When A Rainbow Smiles
A ordinary rainbow is an amazing natural phenomenon - but a smiley rainbow? That is definitely something special and unless you live in the Polar regions, something you may never see in your lifetime. But before we go any further, let's examine how normal rainbows occur.
It was Sir Isaac Newton who discovered that white light is actually the combination of seven colors in the right proportions, each with a different wavelength. When this light hits another surface and refracts or bends,the different wavelength of each color causes them to bend in different proportions, resulting in seven separate colors.
This is the reason we see rainbows. The white light from the sun refracts when it comes in contact with the raindrops and breaks up into the seven colors; red, orange, yellow, green, blue and violet. Red, which has the longest wavelength, bends the least and is therefore always the outer ring of the rainbow, while violet, which has the shortest wavelength, bends the most and always ends up as the innermost ring.

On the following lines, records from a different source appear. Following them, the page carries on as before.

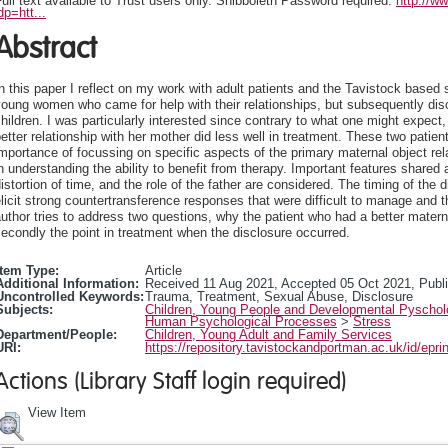
ull text available to Trust users only. Shibboleth Password required:
http://w
dp=htt...
Abstract
n this paper I reflect on my work with adult patients and the Tavistock based 
young women who came for help with their relationships, but subsequently di
hildren. I was particularly interested since contrary to what one might exp
etter relationship with her mother did less well in treatment. These two patien
mportance of focussing on specific aspects of the primary maternal object rela
n understanding the ability to benefit from therapy. Important features share
istortion of time, and the role of the father are considered. The timing of the 
licit strong countertransference responses that were difficult to manage and 
uthor tries to address two questions, why the patient who had a better materna
econdly the point in treatment when the disclosure occurred.
Item Type:
Article
Additional Information:
Received 11 Aug 2021, Accepted 05 Oct 2021, Publi
Uncontrolled Keywords:
Trauma, Treatment, Sexual Abuse, Disclosure
Subjects:
Children, Young People and Developmental Pyscho
Human Psychological Processes
>
Stress
Department/People:
Children, Young Adult and Family Services
URI:
https://repository.tavistockandportman.ac.uk/id/epri
Actions (Library Staff login required)
View Item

The inverted or smiley-face rainbow works on the same principle of white light separating into seven colors, but is formed quite differently. For an inverted rainbow or circumzenithal arc as it is also called, to occur, the sky must be clear of rain and low-level clouds. The sun has to be shining at a certain angle and the cirrus clouds high in the atmosphere must be laden with flat, six-sided ice crystals that act as a field of prisms. The sun's rays enter the ice crystals and refracts through them, projecting an arc in the sky, that look like the skies are smiling down on us. As would be expected, the colors are reversed too - the first color is violet, while the last color is red.
According to metereologists, circumzenithal arcs are fairly common in high altitudes, but are often not visible due to low hanging clouds. Therefore, when you see a rainbow that smiles, it is truly a special day!